Increase GST rates for higher tax collection: Rathin Roy
The silent fiscal crisis has hit us owing to a shortfall in tax revenues, but the government was in denial. It has been unable to collect taxes due to a shortfall in corporate taxes, central excise, customs revenue and goods and service tax (GST) and this year, the fiscal deficit has increased from 3.3% to 3.8% of the gross domestic product (GDP). I suggest that GST rates should be higher if the government wants to collect taxes,” said Rathin Roy, director, National Institute of Public Finance and Policy (NIPFP), Delhi.
He was speaking at a panel discussion on Union Budget 2020-21 organised by the Pune International Centre (PIC) in Pune with Pradeep Apte, professor, Gokhale Institute of Politics and Economics (GIPE); KL Dhingra, director, National Institute of Bank Management (NIBM) and Shubhashis Gangopadhyay, research director, India Development Foundation (IDF) present at the event. The programme was chaired by economist Ajit Ranade. Vijay Kelkar, vice-president, PIC and Prashant Girbane, director PIC were present at the event.

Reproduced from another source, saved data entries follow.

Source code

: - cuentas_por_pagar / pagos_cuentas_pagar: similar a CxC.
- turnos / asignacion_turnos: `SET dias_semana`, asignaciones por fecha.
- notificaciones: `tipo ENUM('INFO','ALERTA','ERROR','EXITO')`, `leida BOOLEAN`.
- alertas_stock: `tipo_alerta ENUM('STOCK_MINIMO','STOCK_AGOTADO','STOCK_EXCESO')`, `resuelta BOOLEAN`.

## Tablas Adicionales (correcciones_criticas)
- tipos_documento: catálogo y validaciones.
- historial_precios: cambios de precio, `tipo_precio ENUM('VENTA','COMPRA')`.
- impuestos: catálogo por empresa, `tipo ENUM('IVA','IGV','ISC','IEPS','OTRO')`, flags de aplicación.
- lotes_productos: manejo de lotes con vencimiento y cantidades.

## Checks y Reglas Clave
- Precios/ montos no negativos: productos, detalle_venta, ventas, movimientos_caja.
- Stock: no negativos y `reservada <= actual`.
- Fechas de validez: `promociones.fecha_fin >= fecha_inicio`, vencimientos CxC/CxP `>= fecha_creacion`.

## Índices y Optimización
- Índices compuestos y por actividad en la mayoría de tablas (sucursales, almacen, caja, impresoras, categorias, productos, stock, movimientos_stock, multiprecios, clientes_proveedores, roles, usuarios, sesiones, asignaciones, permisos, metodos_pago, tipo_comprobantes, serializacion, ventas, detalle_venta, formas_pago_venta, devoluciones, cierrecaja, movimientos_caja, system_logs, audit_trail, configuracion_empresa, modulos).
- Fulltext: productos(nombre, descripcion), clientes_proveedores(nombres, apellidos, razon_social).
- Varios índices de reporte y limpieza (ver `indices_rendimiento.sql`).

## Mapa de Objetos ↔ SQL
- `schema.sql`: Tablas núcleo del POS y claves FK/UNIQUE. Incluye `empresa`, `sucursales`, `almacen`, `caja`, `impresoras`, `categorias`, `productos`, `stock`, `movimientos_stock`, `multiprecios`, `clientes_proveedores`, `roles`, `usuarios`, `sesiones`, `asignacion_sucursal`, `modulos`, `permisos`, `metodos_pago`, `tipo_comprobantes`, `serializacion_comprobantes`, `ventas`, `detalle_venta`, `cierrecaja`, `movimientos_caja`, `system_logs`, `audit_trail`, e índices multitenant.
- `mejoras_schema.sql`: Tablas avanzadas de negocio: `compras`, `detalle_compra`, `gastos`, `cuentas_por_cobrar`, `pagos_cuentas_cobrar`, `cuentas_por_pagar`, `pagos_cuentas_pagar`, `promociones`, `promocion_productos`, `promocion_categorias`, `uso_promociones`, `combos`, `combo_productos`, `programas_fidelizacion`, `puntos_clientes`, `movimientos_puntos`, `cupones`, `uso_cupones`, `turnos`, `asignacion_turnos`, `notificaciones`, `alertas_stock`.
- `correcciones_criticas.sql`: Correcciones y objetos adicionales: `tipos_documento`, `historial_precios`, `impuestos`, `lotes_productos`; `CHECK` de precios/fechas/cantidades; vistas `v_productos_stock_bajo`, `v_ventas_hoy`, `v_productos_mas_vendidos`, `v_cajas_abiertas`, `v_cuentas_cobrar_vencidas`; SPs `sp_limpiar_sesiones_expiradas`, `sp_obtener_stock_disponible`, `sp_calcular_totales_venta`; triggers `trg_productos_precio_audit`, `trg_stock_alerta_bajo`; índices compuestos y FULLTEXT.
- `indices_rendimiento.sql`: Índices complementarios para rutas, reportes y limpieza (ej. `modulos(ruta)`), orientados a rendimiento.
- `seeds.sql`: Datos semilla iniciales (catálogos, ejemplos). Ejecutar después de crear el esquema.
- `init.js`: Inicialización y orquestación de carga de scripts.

“It was a contractional budget as the government could not show how it was maintaining its expenditure levels,” said Roy.
Shubhashis Gangopadhyay, said, “We talk about deficit, but have no clue why it needs to be in check. Investment to GDP ratio is rising and consumption on GDP ratio is falling and we talk about purchasing power parity (PPP) in everything. Agricultural income was supposed to double in 2014, but we are still ‘working’ over it. Considering the education sector, a lot of money goes to standalone institutes, which have no students below the age of 25 instead of government universities, where fund for research is desperately needed.”
Pradeep Apte stated, “The economic survey talks about non -productivity of several economic legislations and ease of doing business, but ignores the agriculture sector.”
“We were expecting stimulus package and revival of GDP from the budget. Everything is a part of the economy whether it is new tax regime, affordable housing, education or MSME sector and the government has focused on most of these sectors especially the banking sector and NBFCs by giving them liberty and credit support. The government is also restructuring loans for micro small medium enterprises (MSME) sector and is trying to provide it with quest equity, which can increase the leveraging capacity of the sector,” said KL Dhingra.
Vijay Kelkar added, “There has been no quick-fix in the budget on how to handle the economic crisis. We have to admit that we are in ‘growth recession’ and it is a huge problem. We require macroeconomic adjustments and interconnecting measures to deal with the present crisis.”